The appendix A in the Common Core State Standards for Mathematics seems to agree that traditional curricula put logarithms somewhere after Algebra I. CCSSM isn't a curriculum, and it doesn't suggest teaching logarithms later, it just offers "pathways" that are supposed to help districts using traditional curriculum find a way to meet the standards. I mention it just to show that, yes, this seems to agree that a traditional time to introduce the subject is later than Algebra I.
The Massachussetts Curriculum Frameworks put logarithms into "Algebra I" under a category like "Functions." Although this is also considered to be "Common Core Aligned."
One short answer is that "it's traditional." The order you describe is seen as early as 1898 in Bull Wentworth's New School Algebra. (Donoghue, 2003)
Curriculum design is (should be) about structuring the subject matter in a way that students can form a coherent understanding. At the least, it is an arrangement that the designers find coherent. This means that it's not necessarily true that the options are: square roots are more common, square roots are more useful, or square roots are easier. Nor is it necessarily true that there is one correct way. So, one way may be produced, become traditional, and then be perpetuated.
Reform curricula have come up against this time and again. Sometimes, the way we do things in math education are traditional and people don't want to question them, even in the face of evidence.

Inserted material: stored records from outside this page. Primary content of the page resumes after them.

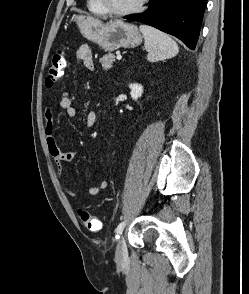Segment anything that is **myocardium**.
<instances>
[{
  "label": "myocardium",
  "mask_w": 249,
  "mask_h": 294,
  "mask_svg": "<svg viewBox=\"0 0 249 294\" xmlns=\"http://www.w3.org/2000/svg\"><path fill=\"white\" fill-rule=\"evenodd\" d=\"M98 5L104 11V14L113 15V16H127L134 13H137L143 9L148 0H139L134 6L124 9V10H114L106 6L104 0H96Z\"/></svg>",
  "instance_id": "obj_1"
}]
</instances>
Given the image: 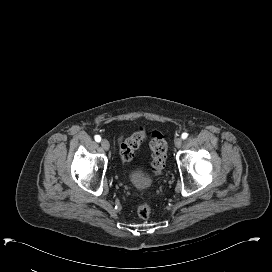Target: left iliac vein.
I'll return each mask as SVG.
<instances>
[{"label":"left iliac vein","mask_w":272,"mask_h":272,"mask_svg":"<svg viewBox=\"0 0 272 272\" xmlns=\"http://www.w3.org/2000/svg\"><path fill=\"white\" fill-rule=\"evenodd\" d=\"M183 140L181 138L175 139V147L180 148L182 146Z\"/></svg>","instance_id":"4c4485c4"}]
</instances>
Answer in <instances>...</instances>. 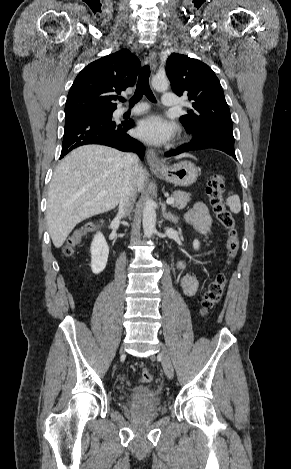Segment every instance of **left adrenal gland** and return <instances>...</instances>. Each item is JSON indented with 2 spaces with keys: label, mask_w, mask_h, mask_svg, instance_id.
Here are the masks:
<instances>
[{
  "label": "left adrenal gland",
  "mask_w": 291,
  "mask_h": 469,
  "mask_svg": "<svg viewBox=\"0 0 291 469\" xmlns=\"http://www.w3.org/2000/svg\"><path fill=\"white\" fill-rule=\"evenodd\" d=\"M162 214H163V217L165 219L169 220L170 222H176L177 221V216H175L171 212H166V205L165 204L162 205Z\"/></svg>",
  "instance_id": "obj_1"
}]
</instances>
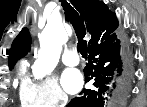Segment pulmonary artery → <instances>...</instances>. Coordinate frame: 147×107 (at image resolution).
I'll return each instance as SVG.
<instances>
[{
  "instance_id": "1",
  "label": "pulmonary artery",
  "mask_w": 147,
  "mask_h": 107,
  "mask_svg": "<svg viewBox=\"0 0 147 107\" xmlns=\"http://www.w3.org/2000/svg\"><path fill=\"white\" fill-rule=\"evenodd\" d=\"M62 61L67 66H75L79 63L76 50L68 49L62 56Z\"/></svg>"
}]
</instances>
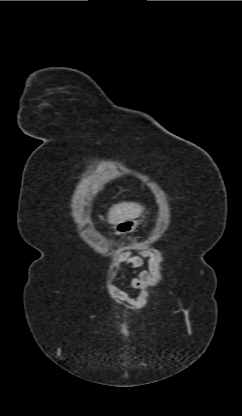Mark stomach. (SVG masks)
I'll list each match as a JSON object with an SVG mask.
<instances>
[{
	"label": "stomach",
	"mask_w": 242,
	"mask_h": 416,
	"mask_svg": "<svg viewBox=\"0 0 242 416\" xmlns=\"http://www.w3.org/2000/svg\"><path fill=\"white\" fill-rule=\"evenodd\" d=\"M138 226V221L127 220L121 223L115 224L113 229L117 235H124L133 232Z\"/></svg>",
	"instance_id": "stomach-1"
}]
</instances>
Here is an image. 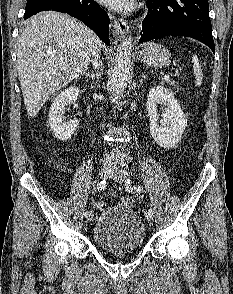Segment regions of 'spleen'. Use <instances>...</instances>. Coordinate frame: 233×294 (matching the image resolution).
I'll use <instances>...</instances> for the list:
<instances>
[{
  "label": "spleen",
  "mask_w": 233,
  "mask_h": 294,
  "mask_svg": "<svg viewBox=\"0 0 233 294\" xmlns=\"http://www.w3.org/2000/svg\"><path fill=\"white\" fill-rule=\"evenodd\" d=\"M192 63H193L194 76L196 80V86H200L203 80V72L199 64L198 57L196 55H193Z\"/></svg>",
  "instance_id": "3e777b00"
}]
</instances>
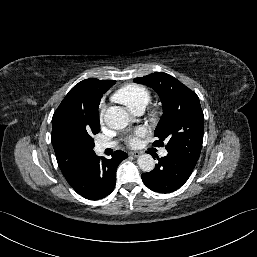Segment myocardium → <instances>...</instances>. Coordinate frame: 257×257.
<instances>
[{
  "label": "myocardium",
  "mask_w": 257,
  "mask_h": 257,
  "mask_svg": "<svg viewBox=\"0 0 257 257\" xmlns=\"http://www.w3.org/2000/svg\"><path fill=\"white\" fill-rule=\"evenodd\" d=\"M157 115H158V112H156V111H153V112H152V116H153V117H157Z\"/></svg>",
  "instance_id": "myocardium-1"
}]
</instances>
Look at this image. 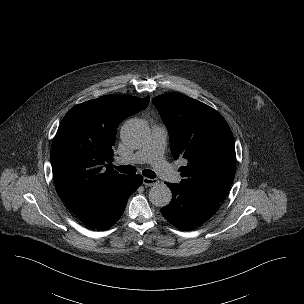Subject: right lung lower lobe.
<instances>
[{
	"label": "right lung lower lobe",
	"instance_id": "98d812e1",
	"mask_svg": "<svg viewBox=\"0 0 304 304\" xmlns=\"http://www.w3.org/2000/svg\"><path fill=\"white\" fill-rule=\"evenodd\" d=\"M141 175H122L115 179L97 202L79 219L95 229H107L113 226L124 212L129 196L141 186Z\"/></svg>",
	"mask_w": 304,
	"mask_h": 304
}]
</instances>
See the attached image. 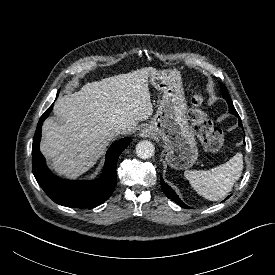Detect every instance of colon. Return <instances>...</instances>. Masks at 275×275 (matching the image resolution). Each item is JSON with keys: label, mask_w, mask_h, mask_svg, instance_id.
<instances>
[{"label": "colon", "mask_w": 275, "mask_h": 275, "mask_svg": "<svg viewBox=\"0 0 275 275\" xmlns=\"http://www.w3.org/2000/svg\"><path fill=\"white\" fill-rule=\"evenodd\" d=\"M203 103L204 98L200 95L194 96L191 101L188 111L191 128L208 151L217 152L224 148V136L209 120L207 113L203 110Z\"/></svg>", "instance_id": "colon-1"}]
</instances>
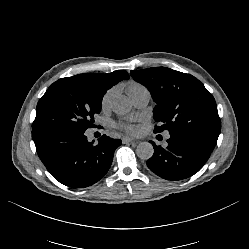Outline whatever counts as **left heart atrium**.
<instances>
[{"label":"left heart atrium","instance_id":"39dd6f15","mask_svg":"<svg viewBox=\"0 0 249 249\" xmlns=\"http://www.w3.org/2000/svg\"><path fill=\"white\" fill-rule=\"evenodd\" d=\"M116 126L130 134H135L137 132V128L130 123L120 122L117 123Z\"/></svg>","mask_w":249,"mask_h":249}]
</instances>
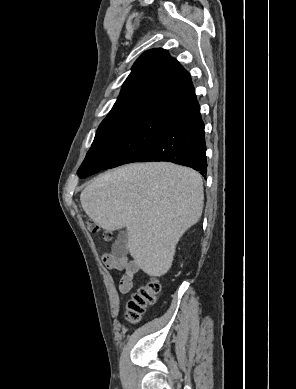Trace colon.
I'll return each instance as SVG.
<instances>
[{"label": "colon", "mask_w": 296, "mask_h": 389, "mask_svg": "<svg viewBox=\"0 0 296 389\" xmlns=\"http://www.w3.org/2000/svg\"><path fill=\"white\" fill-rule=\"evenodd\" d=\"M92 232H98L99 226L94 222L88 224ZM104 239L111 241L114 236L110 231H104ZM161 292V284L157 279H151L140 285L131 295L127 303L126 318L131 323H136L145 310L155 303Z\"/></svg>", "instance_id": "colon-1"}]
</instances>
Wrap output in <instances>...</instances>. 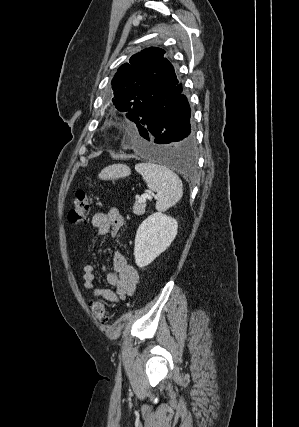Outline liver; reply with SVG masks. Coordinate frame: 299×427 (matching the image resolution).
Returning a JSON list of instances; mask_svg holds the SVG:
<instances>
[{"instance_id":"1","label":"liver","mask_w":299,"mask_h":427,"mask_svg":"<svg viewBox=\"0 0 299 427\" xmlns=\"http://www.w3.org/2000/svg\"><path fill=\"white\" fill-rule=\"evenodd\" d=\"M130 174V168L123 164H114L104 168L99 174L101 179H115Z\"/></svg>"}]
</instances>
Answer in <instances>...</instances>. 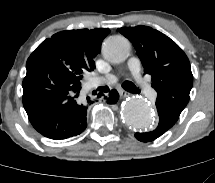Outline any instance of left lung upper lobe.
<instances>
[{
    "label": "left lung upper lobe",
    "instance_id": "1",
    "mask_svg": "<svg viewBox=\"0 0 215 183\" xmlns=\"http://www.w3.org/2000/svg\"><path fill=\"white\" fill-rule=\"evenodd\" d=\"M134 46L144 74L157 92L156 105L179 118L190 99L193 74L185 52L168 36L149 26L117 29Z\"/></svg>",
    "mask_w": 215,
    "mask_h": 183
}]
</instances>
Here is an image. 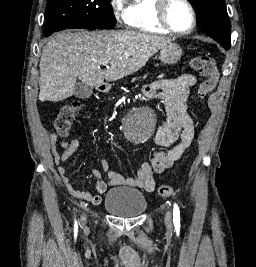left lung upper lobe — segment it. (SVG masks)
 <instances>
[{
  "mask_svg": "<svg viewBox=\"0 0 256 267\" xmlns=\"http://www.w3.org/2000/svg\"><path fill=\"white\" fill-rule=\"evenodd\" d=\"M194 7L198 26L226 50L231 45V25L224 0H188Z\"/></svg>",
  "mask_w": 256,
  "mask_h": 267,
  "instance_id": "left-lung-upper-lobe-1",
  "label": "left lung upper lobe"
}]
</instances>
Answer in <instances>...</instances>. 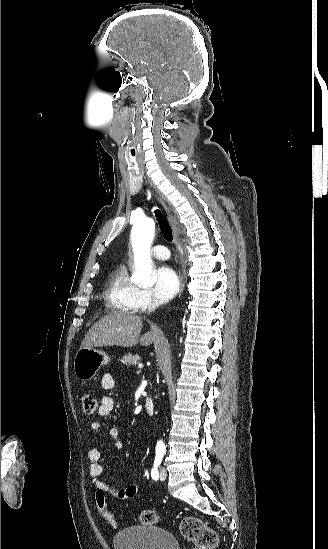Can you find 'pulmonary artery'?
<instances>
[{"label": "pulmonary artery", "mask_w": 328, "mask_h": 549, "mask_svg": "<svg viewBox=\"0 0 328 549\" xmlns=\"http://www.w3.org/2000/svg\"><path fill=\"white\" fill-rule=\"evenodd\" d=\"M169 253L168 246H153L151 248V254L156 259H166L169 257Z\"/></svg>", "instance_id": "1"}]
</instances>
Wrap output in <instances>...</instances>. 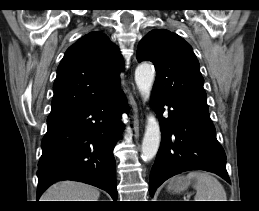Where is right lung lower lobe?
<instances>
[{
    "label": "right lung lower lobe",
    "mask_w": 259,
    "mask_h": 211,
    "mask_svg": "<svg viewBox=\"0 0 259 211\" xmlns=\"http://www.w3.org/2000/svg\"><path fill=\"white\" fill-rule=\"evenodd\" d=\"M127 110L123 91L89 105L50 113L38 163L37 198L59 180L85 182L117 199L113 148Z\"/></svg>",
    "instance_id": "obj_1"
}]
</instances>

While I think you have a good question, perhaps a more forward-looking question might be whether we can find reasons to teach logarithms earlier.

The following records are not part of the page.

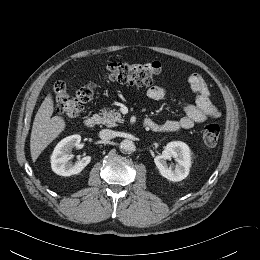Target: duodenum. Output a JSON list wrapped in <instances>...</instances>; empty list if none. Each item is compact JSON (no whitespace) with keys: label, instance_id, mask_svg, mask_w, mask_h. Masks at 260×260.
Wrapping results in <instances>:
<instances>
[{"label":"duodenum","instance_id":"obj_1","mask_svg":"<svg viewBox=\"0 0 260 260\" xmlns=\"http://www.w3.org/2000/svg\"><path fill=\"white\" fill-rule=\"evenodd\" d=\"M99 118L97 116H89L84 120V126L86 128H93L96 126V124L98 123ZM143 126L145 128H151L153 126L152 122L150 119H146L143 122Z\"/></svg>","mask_w":260,"mask_h":260}]
</instances>
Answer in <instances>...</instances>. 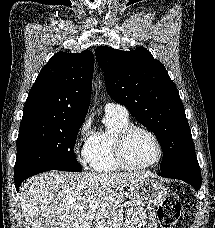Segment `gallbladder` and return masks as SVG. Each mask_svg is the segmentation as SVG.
Returning a JSON list of instances; mask_svg holds the SVG:
<instances>
[{"label":"gallbladder","instance_id":"1","mask_svg":"<svg viewBox=\"0 0 215 228\" xmlns=\"http://www.w3.org/2000/svg\"><path fill=\"white\" fill-rule=\"evenodd\" d=\"M42 228H46V226H42Z\"/></svg>","mask_w":215,"mask_h":228}]
</instances>
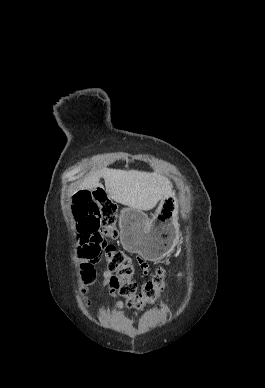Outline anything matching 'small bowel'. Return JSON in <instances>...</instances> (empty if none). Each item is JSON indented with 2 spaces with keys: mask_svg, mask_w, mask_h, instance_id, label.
<instances>
[{
  "mask_svg": "<svg viewBox=\"0 0 265 388\" xmlns=\"http://www.w3.org/2000/svg\"><path fill=\"white\" fill-rule=\"evenodd\" d=\"M138 264H139V267L142 270L143 274L146 275L148 273V264L144 260H141V259H139ZM103 276L105 279L103 287L106 288L110 294L115 295L116 290H115L113 283H112V273L109 270H106V271H104ZM178 276L181 278L182 273H179ZM117 307L119 309H122L123 303L121 301H118ZM106 324L114 326L119 331H124L127 329L126 321L121 319V318H117V319L110 320V321L106 320Z\"/></svg>",
  "mask_w": 265,
  "mask_h": 388,
  "instance_id": "1",
  "label": "small bowel"
}]
</instances>
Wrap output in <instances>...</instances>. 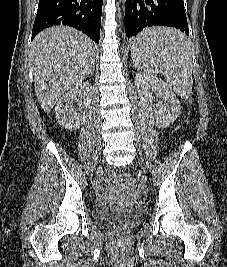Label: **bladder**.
<instances>
[{"label":"bladder","mask_w":227,"mask_h":267,"mask_svg":"<svg viewBox=\"0 0 227 267\" xmlns=\"http://www.w3.org/2000/svg\"><path fill=\"white\" fill-rule=\"evenodd\" d=\"M140 214V210L111 208L97 206L94 208V218L97 222L108 225L113 223L124 222L136 218Z\"/></svg>","instance_id":"obj_1"}]
</instances>
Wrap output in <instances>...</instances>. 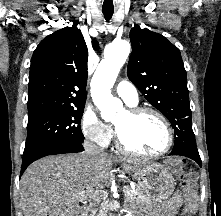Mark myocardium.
Here are the masks:
<instances>
[{
	"label": "myocardium",
	"mask_w": 221,
	"mask_h": 216,
	"mask_svg": "<svg viewBox=\"0 0 221 216\" xmlns=\"http://www.w3.org/2000/svg\"><path fill=\"white\" fill-rule=\"evenodd\" d=\"M127 112L132 117H135V118L140 117L145 114H151V115H154L155 117H157L163 123V125L166 129L167 142H166L165 147L158 152H153V153L140 152L136 149H133L129 145H127L123 141L118 129L115 127L116 145L120 151L127 153L129 155L143 157V158H157L162 155H165L166 153H168L170 151V149L172 148L173 143H174V132H173V129H172V126H171L169 120L166 118V116L164 114H162L157 109L152 108V107H148V106L133 107V108L129 109Z\"/></svg>",
	"instance_id": "f54148a6"
}]
</instances>
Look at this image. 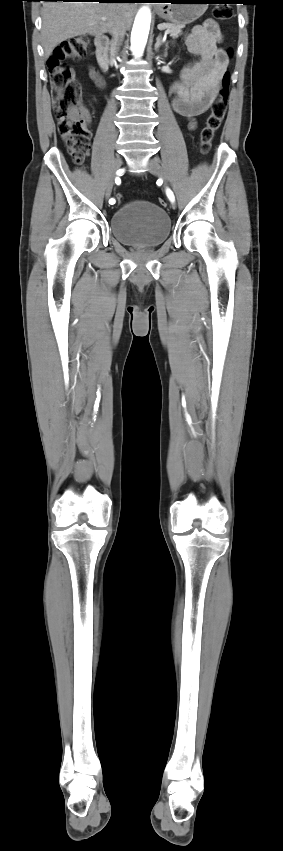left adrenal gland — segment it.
<instances>
[{"instance_id": "left-adrenal-gland-1", "label": "left adrenal gland", "mask_w": 283, "mask_h": 851, "mask_svg": "<svg viewBox=\"0 0 283 851\" xmlns=\"http://www.w3.org/2000/svg\"><path fill=\"white\" fill-rule=\"evenodd\" d=\"M163 44L165 45L164 57H167L168 42L162 41V35L159 34L158 37L156 38L155 51L157 52L159 50L160 46L163 45Z\"/></svg>"}]
</instances>
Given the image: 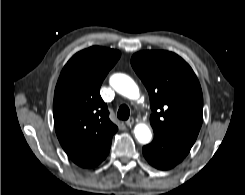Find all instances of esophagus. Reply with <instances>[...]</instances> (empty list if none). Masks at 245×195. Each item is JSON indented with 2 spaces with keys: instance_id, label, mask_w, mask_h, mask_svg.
Listing matches in <instances>:
<instances>
[{
  "instance_id": "34e87169",
  "label": "esophagus",
  "mask_w": 245,
  "mask_h": 195,
  "mask_svg": "<svg viewBox=\"0 0 245 195\" xmlns=\"http://www.w3.org/2000/svg\"><path fill=\"white\" fill-rule=\"evenodd\" d=\"M135 120L133 118H130L126 121V125L131 127L134 124Z\"/></svg>"
}]
</instances>
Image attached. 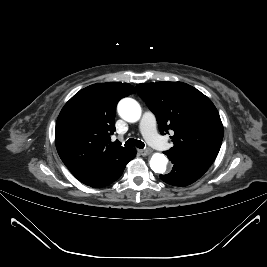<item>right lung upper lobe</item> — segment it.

Squares and square roots are connected to a particular 2D representation (squares) that can be used as a model for multiplication. It's popular for assisting students beyond the tenacious idea of multiplication as repeated addition. A representational leg up like that may be (just speculating here) one convenient reason that squares and square roots can be placed early in a curriculum "pathway." I'm really only guessing here; IANACD (I Am Not A Curriculum Designer). But I doubt that's a hard and fast rule that cannot be broken. Some people have successfully introduced algebraic thinking to early grades students (Smith III & Thompson, 2008). Although getting students to reason algebraically is a little bit different (in intention) from introducing a particular concept or operation at a different time.
Donoghue, E. F. (2003). Algebra and geometry textbooks in twentieth-century America. In G. M. A. Stanic & J. Kilpatrick (Eds.), A history of school mathematics (Vol. 1, pp. 329–398). Reston, VA: National Council of Teachers of Mathematics.
Smith III, J. P., & Thompson, P. W. (2008). Quantitative reasoning and the development of algebraic reasoning. In J. Kaput, D. W. Carraher, & M. L. Blanton (Eds.), Algebra in the early grades (pp. 95–131). New York, NY: Taylor & Francis Group.